▶ [Activity] Write out all of the data again, exactly as it reads.

▶ [Records from a data collection]
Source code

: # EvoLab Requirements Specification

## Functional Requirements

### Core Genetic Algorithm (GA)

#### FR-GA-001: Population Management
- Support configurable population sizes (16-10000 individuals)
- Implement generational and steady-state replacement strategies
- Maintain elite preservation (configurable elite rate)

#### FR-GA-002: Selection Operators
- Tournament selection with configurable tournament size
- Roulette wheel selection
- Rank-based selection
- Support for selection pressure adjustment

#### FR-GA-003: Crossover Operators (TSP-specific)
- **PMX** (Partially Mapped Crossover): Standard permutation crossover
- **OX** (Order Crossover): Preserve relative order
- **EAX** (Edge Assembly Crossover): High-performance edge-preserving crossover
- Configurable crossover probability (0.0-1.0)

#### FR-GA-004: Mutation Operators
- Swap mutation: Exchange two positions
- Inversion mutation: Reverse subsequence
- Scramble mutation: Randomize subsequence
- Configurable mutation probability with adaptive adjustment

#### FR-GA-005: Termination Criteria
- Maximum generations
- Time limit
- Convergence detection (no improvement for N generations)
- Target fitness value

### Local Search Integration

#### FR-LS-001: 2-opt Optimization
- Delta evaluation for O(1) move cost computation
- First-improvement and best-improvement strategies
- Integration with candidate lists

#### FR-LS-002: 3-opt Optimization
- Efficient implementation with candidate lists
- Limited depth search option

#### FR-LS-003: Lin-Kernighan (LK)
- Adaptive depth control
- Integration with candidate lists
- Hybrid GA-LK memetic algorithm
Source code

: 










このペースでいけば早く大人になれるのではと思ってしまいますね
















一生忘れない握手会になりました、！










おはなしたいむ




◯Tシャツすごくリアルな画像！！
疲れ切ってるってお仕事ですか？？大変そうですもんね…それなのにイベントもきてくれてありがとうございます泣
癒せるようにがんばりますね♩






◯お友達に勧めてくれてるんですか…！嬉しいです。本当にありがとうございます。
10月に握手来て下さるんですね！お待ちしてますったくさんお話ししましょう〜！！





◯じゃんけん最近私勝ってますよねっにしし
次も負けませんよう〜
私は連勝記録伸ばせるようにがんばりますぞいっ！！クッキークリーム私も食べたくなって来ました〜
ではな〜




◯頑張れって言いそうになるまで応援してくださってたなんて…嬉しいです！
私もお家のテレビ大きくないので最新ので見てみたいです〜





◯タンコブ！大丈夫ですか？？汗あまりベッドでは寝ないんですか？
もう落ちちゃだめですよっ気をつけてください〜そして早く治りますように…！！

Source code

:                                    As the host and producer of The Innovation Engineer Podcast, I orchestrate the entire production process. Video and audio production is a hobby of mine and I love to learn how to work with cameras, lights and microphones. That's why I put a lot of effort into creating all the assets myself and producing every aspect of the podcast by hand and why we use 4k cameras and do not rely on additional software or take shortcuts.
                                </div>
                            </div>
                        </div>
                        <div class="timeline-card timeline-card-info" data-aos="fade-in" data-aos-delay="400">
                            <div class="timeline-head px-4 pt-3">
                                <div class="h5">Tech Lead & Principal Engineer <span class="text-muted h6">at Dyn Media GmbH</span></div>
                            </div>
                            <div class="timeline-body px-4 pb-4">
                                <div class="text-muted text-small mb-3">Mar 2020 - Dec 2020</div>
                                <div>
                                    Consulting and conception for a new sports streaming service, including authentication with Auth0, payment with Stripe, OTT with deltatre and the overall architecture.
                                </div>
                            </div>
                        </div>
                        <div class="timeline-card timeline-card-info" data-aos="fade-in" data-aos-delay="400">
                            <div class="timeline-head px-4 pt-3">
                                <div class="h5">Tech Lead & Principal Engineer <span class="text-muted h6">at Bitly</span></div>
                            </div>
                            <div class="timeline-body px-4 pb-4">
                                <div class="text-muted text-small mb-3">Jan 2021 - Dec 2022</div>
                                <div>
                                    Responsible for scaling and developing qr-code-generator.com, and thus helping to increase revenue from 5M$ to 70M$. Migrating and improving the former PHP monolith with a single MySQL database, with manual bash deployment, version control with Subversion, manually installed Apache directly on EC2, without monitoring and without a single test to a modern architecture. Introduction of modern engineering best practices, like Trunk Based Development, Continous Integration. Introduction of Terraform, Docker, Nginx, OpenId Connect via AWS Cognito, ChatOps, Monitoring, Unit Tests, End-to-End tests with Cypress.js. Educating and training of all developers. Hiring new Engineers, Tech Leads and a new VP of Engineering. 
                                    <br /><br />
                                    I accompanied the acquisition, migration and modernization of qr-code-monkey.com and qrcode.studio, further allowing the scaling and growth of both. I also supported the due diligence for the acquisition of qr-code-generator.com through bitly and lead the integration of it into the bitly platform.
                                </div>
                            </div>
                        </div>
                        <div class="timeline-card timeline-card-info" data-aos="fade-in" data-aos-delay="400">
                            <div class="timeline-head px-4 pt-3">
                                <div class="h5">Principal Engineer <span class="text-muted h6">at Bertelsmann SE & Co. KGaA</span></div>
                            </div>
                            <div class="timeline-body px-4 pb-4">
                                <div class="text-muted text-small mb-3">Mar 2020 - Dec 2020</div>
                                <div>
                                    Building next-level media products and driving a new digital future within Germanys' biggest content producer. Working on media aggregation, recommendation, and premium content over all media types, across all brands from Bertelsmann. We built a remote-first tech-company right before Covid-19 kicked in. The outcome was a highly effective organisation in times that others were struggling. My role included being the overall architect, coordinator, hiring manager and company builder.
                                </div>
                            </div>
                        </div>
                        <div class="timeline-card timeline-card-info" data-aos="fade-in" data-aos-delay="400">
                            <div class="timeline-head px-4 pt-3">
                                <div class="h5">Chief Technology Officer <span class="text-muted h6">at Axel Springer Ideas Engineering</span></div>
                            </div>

▶ [Result of this task]
Source code

: # EvoLab Requirements Specification

## Functional Requirements

### Core Genetic Algorithm (GA)

#### FR-GA-001: Population Management
- Support configurable population sizes (16-10000 individuals)
- Implement generational and steady-state replacement strategies
- Maintain elite preservation (configurable elite rate)

#### FR-GA-002: Selection Operators
- Tournament selection with configurable tournament size
- Roulette wheel selection
- Rank-based selection
- Support for selection pressure adjustment

#### FR-GA-003: Crossover Operators (TSP-specific)
- **PMX** (Partially Mapped Crossover): Standard permutation crossover
- **OX** (Order Crossover): Preserve relative order
- **EAX** (Edge Assembly Crossover): High-performance edge-preserving crossover
- Configurable crossover probability (0.0-1.0)

#### FR-GA-004: Mutation Operators
- Swap mutation: Exchange two positions
- Inversion mutation: Reverse subsequence
- Scramble mutation: Randomize subsequence
- Configurable mutation probability with adaptive adjustment

#### FR-GA-005: Termination Criteria
- Maximum generations
- Time limit
- Convergence detection (no improvement for N generations)
- Target fitness value

### Local Search Integration

#### FR-LS-001: 2-opt Optimization
- Delta evaluation for O(1) move cost computation
- First-improvement and best-improvement strategies
- Integration with candidate lists

#### FR-LS-002: 3-opt Optimization
- Efficient implementation with candidate lists
- Limited depth search option

#### FR-LS-003: Lin-Kernighan (LK)
- Adaptive depth control
- Integration with candidate lists
- Hybrid GA-LK memetic algorithm
Source code

: 










このペースでいけば早く大人になれるのではと思ってしまいますね
















一生忘れない握手会になりました、！










おはなしたいむ




◯Tシャツすごくリアルな画像！！
疲れ切ってるってお仕事ですか？？大変そうですもんね…それなのにイベントもきてくれてありがとうございます泣
癒せるようにがんばりますね♩






◯お友達に勧めてくれてるんですか…！嬉しいです。本当にありがとうございます。
10月に握手来て下さるんですね！お待ちしてますったくさんお話ししましょう〜！！





◯じゃんけん最近私勝ってますよねっにしし
次も負けませんよう〜
私は連勝記録伸ばせるようにがんばりますぞいっ！！クッキークリーム私も食べたくなって来ました〜
ではな〜




◯頑張れって言いそうになるまで応援してくださってたなんて…嬉しいです！
私もお家のテレビ大きくないので最新ので見てみたいです〜





◯タンコブ！大丈夫ですか？？汗あまりベッドでは寝ないんですか？
もう落ちちゃだめですよっ気をつけてください〜そして早く治りますように…！！

Source code

:                                    As the host and producer of The Innovation Engineer Podcast, I orchestrate the entire production process. Video and audio production is a hobby of mine and I love to learn how to work with cameras, lights and microphones. That's why I put a lot of effort into creating all the assets myself and producing every aspect of the podcast by hand and why we use 4k cameras and do not rely on additional software or take shortcuts.
                                </div>
                            </div>
                        </div>
                        <div class="timeline-card timeline-card-info" data-aos="fade-in" data-aos-delay="400">
                            <div class="timeline-head px-4 pt-3">
                                <div class="h5">Tech Lead & Principal Engineer <span class="text-muted h6">at Dyn Media GmbH</span></div>
                            </div>
                            <div class="timeline-body px-4 pb-4">
                                <div class="text-muted text-small mb-3">Mar 2020 - Dec 2020</div>
                                <div>
                                    Consulting and conception for a new sports streaming service, including authentication with Auth0, payment with Stripe, OTT with deltatre and the overall architecture.
                                </div>
                            </div>
                        </div>
                        <div class="timeline-card timeline-card-info" data-aos="fade-in" data-aos-delay="400">
                            <div class="timeline-head px-4 pt-3">
                                <div class="h5">Tech Lead & Principal Engineer <span class="text-muted h6">at Bitly</span></div>
                            </div>
                            <div class="timeline-body px-4 pb-4">
                                <div class="text-muted text-small mb-3">Jan 2021 - Dec 2022</div>
                                <div>
                                    Responsible for scaling and developing qr-code-generator.com, and thus helping to increase revenue from 5M$ to 70M$. Migrating and improving the former PHP monolith with a single MySQL database, with manual bash deployment, version control with Subversion, manually installed Apache directly on EC2, without monitoring and without a single test to a modern architecture. Introduction of modern engineering best practices, like Trunk Based Development, Continous Integration. Introduction of Terraform, Docker, Nginx, OpenId Connect via AWS Cognito, ChatOps, Monitoring, Unit Tests, End-to-End tests with Cypress.js. Educating and training of all developers. Hiring new Engineers, Tech Leads and a new VP of Engineering. 
                                    <br /><br />
                                    I accompanied the acquisition, migration and modernization of qr-code-monkey.com and qrcode.studio, further allowing the scaling and growth of both. I also supported the due diligence for the acquisition of qr-code-generator.com through bitly and lead the integration of it into the bitly platform.
                                </div>
                            </div>
                        </div>
                        <div class="timeline-card timeline-card-info" data-aos="fade-in" data-aos-delay="400">
                            <div class="timeline-head px-4 pt-3">
                                <div class="h5">Principal Engineer <span class="text-muted h6">at Bertelsmann SE & Co. KGaA</span></div>
                            </div>
                            <div class="timeline-body px-4 pb-4">
                                <div class="text-muted text-small mb-3">Mar 2020 - Dec 2020</div>
                                <div>
                                    Building next-level media products and driving a new digital future within Germanys' biggest content producer. Working on media aggregation, recommendation, and premium content over all media types, across all brands from Bertelsmann. We built a remote-first tech-company right before Covid-19 kicked in. The outcome was a highly effective organisation in times that others were struggling. My role included being the overall architect, coordinator, hiring manager and company builder.
                                </div>
                            </div>
                        </div>
                        <div class="timeline-card timeline-card-info" data-aos="fade-in" data-aos-delay="400">
                            <div class="timeline-head px-4 pt-3">
                                <div class="h5">Chief Technology Officer <span class="text-muted h6">at Axel Springer Ideas Engineering</span></div>
                            </div>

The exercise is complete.